Ce ne sont pas les critiques qui ont fait de ces femmes et de ces hommes les nouvelles icônes champenoises ; c’est la Champagne elle-même qui les a portés au pinacle, offrant à la région un nouveau formidable élan. Imaginez : des vignerons stars, élaborant des champagnes extraordinaires à partir d’un cépage parfois jugé secondaire — le pinot meunier — sur des terroirs même pas classés premier cru, propulsant la « nouvelle Champagne » sur la scène mondiale… Quelle impertinence ! Quelle joie ! Quel exemple d’inclusivité et d’ouverture d’esprit ! Le public adore, surtout les jeunes générations, amateurs comme professionnels.

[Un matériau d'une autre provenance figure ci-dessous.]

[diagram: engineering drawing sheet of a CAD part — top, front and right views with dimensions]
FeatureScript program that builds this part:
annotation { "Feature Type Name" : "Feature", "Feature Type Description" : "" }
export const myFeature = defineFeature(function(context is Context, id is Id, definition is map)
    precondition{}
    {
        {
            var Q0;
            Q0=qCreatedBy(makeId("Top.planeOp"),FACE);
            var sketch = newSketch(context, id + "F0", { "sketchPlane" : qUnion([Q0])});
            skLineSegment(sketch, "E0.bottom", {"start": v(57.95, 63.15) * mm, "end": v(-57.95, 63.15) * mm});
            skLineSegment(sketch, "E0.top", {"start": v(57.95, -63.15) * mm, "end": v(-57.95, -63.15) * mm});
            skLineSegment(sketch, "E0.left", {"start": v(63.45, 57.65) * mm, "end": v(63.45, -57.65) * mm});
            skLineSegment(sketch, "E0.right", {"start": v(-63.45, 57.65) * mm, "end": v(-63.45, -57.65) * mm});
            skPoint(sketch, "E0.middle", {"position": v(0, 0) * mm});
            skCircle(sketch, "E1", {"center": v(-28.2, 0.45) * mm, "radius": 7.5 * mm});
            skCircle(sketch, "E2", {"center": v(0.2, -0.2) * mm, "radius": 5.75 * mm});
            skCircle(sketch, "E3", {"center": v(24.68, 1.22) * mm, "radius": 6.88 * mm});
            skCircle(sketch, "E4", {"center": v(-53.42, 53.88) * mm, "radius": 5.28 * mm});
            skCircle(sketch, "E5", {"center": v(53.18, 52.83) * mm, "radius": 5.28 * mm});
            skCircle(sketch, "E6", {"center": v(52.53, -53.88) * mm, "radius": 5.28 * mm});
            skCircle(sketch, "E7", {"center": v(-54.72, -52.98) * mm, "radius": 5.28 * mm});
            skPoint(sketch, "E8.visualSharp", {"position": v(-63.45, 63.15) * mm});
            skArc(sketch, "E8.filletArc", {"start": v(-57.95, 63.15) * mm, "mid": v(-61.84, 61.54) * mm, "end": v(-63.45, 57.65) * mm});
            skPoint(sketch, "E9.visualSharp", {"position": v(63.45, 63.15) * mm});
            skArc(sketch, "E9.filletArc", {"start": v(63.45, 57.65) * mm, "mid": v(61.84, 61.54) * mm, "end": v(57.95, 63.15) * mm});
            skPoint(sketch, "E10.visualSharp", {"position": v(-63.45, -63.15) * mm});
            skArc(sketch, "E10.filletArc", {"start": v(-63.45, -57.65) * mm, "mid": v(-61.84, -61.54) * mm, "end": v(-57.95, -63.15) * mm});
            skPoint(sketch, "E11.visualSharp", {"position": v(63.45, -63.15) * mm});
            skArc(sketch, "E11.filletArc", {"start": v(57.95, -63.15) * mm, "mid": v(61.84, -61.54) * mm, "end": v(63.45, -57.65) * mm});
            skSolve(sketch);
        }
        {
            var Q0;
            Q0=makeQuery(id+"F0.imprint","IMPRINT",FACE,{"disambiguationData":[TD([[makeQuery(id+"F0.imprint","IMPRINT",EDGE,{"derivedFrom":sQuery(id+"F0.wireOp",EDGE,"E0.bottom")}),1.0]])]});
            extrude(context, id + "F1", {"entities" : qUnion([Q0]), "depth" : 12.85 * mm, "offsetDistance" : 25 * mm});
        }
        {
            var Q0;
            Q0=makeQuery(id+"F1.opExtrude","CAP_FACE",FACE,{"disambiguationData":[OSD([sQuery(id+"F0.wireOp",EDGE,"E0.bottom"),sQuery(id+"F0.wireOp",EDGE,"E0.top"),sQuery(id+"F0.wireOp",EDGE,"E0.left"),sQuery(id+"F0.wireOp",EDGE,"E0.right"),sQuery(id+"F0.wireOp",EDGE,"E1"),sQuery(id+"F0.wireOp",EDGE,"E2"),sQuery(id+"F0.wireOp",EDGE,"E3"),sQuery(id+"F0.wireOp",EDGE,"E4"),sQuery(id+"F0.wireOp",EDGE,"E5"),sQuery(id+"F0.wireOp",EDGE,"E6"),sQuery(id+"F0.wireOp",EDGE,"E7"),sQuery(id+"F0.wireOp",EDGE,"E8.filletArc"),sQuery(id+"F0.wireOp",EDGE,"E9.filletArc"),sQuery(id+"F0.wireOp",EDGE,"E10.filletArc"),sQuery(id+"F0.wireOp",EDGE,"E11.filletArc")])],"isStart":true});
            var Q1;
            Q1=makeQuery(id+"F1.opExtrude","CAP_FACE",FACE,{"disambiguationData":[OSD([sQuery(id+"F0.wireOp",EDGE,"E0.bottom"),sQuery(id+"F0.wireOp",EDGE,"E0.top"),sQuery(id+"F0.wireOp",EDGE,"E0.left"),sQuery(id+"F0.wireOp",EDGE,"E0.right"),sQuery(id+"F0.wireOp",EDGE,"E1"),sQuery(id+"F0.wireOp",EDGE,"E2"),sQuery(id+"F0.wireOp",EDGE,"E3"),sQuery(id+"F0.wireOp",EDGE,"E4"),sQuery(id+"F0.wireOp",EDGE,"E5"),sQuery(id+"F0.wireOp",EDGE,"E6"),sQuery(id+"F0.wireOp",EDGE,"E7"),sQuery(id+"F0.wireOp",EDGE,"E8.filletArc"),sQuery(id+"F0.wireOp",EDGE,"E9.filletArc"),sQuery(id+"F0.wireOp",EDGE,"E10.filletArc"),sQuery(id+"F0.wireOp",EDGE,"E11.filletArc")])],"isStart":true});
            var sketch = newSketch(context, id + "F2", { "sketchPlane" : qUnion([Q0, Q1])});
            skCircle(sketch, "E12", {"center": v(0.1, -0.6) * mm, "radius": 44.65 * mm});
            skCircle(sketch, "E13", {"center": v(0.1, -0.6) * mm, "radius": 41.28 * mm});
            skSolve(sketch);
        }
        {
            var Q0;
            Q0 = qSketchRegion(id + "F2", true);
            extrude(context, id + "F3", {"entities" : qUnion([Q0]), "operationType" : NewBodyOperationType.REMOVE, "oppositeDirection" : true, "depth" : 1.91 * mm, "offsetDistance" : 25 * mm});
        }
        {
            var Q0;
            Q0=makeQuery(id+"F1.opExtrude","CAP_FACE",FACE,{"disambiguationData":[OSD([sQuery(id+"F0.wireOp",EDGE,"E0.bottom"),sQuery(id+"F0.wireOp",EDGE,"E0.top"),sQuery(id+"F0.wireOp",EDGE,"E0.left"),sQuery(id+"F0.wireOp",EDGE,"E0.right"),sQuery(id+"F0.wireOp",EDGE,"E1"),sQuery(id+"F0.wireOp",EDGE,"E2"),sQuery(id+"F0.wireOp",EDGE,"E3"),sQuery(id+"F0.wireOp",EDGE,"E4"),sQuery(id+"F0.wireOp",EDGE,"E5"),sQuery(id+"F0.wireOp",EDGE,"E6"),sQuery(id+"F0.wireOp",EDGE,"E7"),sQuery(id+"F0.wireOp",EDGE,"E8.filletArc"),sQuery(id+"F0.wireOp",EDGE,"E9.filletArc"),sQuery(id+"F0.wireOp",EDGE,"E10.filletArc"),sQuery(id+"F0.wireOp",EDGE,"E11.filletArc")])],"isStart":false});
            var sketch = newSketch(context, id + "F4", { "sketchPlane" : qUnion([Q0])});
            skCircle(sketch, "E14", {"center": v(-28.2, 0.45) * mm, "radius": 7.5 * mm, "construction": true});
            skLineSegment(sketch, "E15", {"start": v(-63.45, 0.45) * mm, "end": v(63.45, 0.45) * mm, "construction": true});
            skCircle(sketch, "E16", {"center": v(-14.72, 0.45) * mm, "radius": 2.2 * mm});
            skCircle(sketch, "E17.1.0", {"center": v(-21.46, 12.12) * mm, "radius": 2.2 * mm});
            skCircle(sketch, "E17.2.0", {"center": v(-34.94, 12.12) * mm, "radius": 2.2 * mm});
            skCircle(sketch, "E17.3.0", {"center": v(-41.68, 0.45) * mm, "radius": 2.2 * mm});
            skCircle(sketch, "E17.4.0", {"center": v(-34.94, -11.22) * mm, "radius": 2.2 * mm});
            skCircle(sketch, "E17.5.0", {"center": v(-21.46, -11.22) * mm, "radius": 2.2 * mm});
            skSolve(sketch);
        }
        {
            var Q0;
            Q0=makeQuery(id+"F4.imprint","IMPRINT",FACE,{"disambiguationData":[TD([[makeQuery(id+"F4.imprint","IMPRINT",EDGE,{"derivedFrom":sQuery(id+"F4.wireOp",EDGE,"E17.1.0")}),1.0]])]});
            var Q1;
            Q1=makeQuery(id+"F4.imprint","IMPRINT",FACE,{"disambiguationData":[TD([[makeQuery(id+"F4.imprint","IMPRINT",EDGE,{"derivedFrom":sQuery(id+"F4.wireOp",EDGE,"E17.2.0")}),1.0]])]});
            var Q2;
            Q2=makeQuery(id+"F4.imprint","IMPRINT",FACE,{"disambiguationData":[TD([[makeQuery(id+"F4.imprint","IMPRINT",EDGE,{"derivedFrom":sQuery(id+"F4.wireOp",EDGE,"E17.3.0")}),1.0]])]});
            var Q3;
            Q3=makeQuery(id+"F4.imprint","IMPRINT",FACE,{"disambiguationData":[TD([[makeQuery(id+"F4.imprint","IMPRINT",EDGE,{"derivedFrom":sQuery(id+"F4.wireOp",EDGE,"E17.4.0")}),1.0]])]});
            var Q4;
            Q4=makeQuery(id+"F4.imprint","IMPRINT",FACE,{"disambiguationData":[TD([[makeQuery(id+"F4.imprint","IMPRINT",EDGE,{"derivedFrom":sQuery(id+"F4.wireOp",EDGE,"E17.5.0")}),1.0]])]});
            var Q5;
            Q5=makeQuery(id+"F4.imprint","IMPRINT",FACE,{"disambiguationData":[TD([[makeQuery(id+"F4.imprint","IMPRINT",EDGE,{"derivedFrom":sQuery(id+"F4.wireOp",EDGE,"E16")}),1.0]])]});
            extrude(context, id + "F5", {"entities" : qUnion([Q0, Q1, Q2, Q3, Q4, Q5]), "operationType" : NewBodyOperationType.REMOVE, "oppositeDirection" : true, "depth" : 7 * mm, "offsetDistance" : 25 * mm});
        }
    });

Cette révolution, Bordeaux ne l’a pas (encore) vécue; pourtant elle devra l’engager si la région veut retrouver l’engouement et le prestige dont elle jouissait autrefois. C’est la stratégie à adopter pour faire taire le « Bordeaux bashing » — que je combats depuis 2013 avec la campagne #StopBordeauxBashing que j’ai initiée— et redonner de la désirabilité à un marché aujourd’hui atone. N’ayons pas peur de voir émerger, au plus haut niveau de la hiérarchie, des vignerons bordelais, comme la Champagne a su le faire. C’est le salut d’une région, d’un peuple, d’une culture tout entière qui se joue. Faisons rêver de nouveau, mais autrement, version Bordeaux 3.0. Les consommateurs de demain n’attendent que cela de la part de la région star. Avec impatience.